At this point in 2017 it seems a little obvious to even mention it, but every business no matter what size they are should be tracking your income and expenses, which lays the groundwork for your CPA to smoothly prepare taxes, file them and comply with the IRS requirements as well.  When it comes to filing taxes, your CPA or tax accountant will ask for up-to-date balance sheet and income statement as well as your capital-asset activities for the year (which includes buying, selling or disposing of capital assets during that year).  Out of the many accounting solutions, the best cloud based bookkeeping ones, give you concrete data to make the business decisions on your taxes.  

2) Receipts and records documenting expenses

Record keeping is a must. Whether you store and categorize these digitally or are still using the old filing cabinet method, your CPA will thank you, for maintaining detailed context for every deduction you are claiming.   

Recommended pro tip: make it easy on yourself and spare yourself the clutter and wasted paper! Choose a comprehensive document management system that also allows you to easily upload and store your receipts.

3) Certain expenses require specific records

Remember this point, sometimes concerning the IRS, a receipt is not always sufficient. Deducting the use of a personal car for business purposes is one example where you will need more information to back up your deduction.  It is recommended if you want to uses this deduction, to have you and your employees track your mileage based on business vs. personal in a log or use one of the recent apps that have come out on the market: MileIQ, TripLog, or Motus.    
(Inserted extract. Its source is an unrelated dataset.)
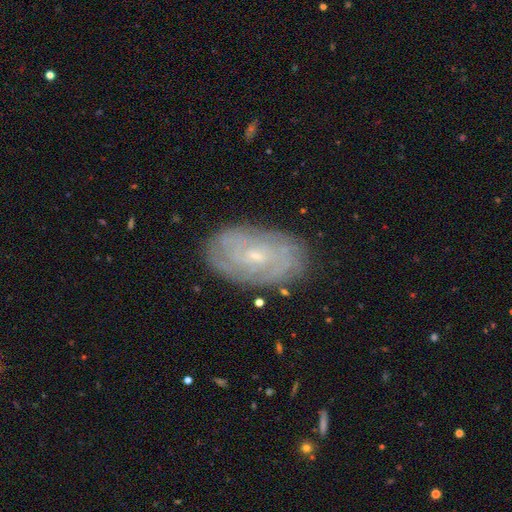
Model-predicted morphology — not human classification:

Tax Deductions vs. Tax Credits

Now let’s talk about credits versus deductions. Beside deductions, businesses that are performing particular activities that are set forth and chosen by congress to incentivize can qualify for tax credits that provide a dollar for dollar reduction in tax liability. Tax deductions lower your tax liability by reducing taxable income. To determine and file for a tax credit, use this corresponding form from the IRS’s website.   

Tax credits provide a greater benefit than deductions. Some activities, like research and development to create a new process or product may qualify for a credit but also have related tax deductions. These research and development costs are either deductible or creditable, but not both.
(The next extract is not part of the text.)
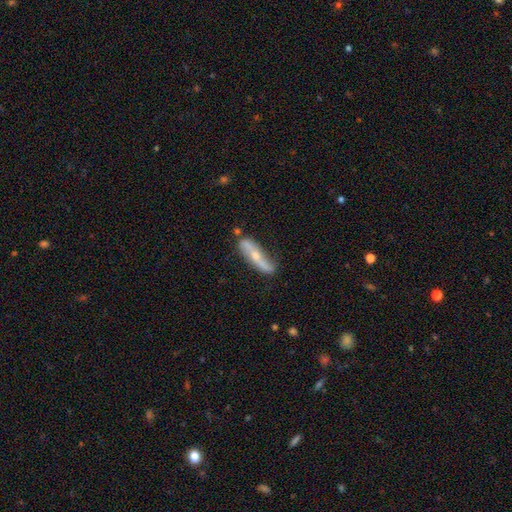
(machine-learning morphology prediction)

Claiming both credits and deductions involves detailed record keeping:

  • It all starts with keeping your books organized. Taxes are less difficult if you have your accounting squared away.

    Tom Huckabee
    Tom Huckabee Founder of Huckabee CPA

Conclusion    

Whether you’re hustling to make your 2016 tax deadline or are unsure which expenses you can deduct, using a well-organized bookkeeping solution will be your best bet. Not only will it make it easy for your to reference data if you file on your own, but having ready access to detailed records will also make it easy to solicit help from a tax professional or CPA who will need to understand your business and it’s year-long activities.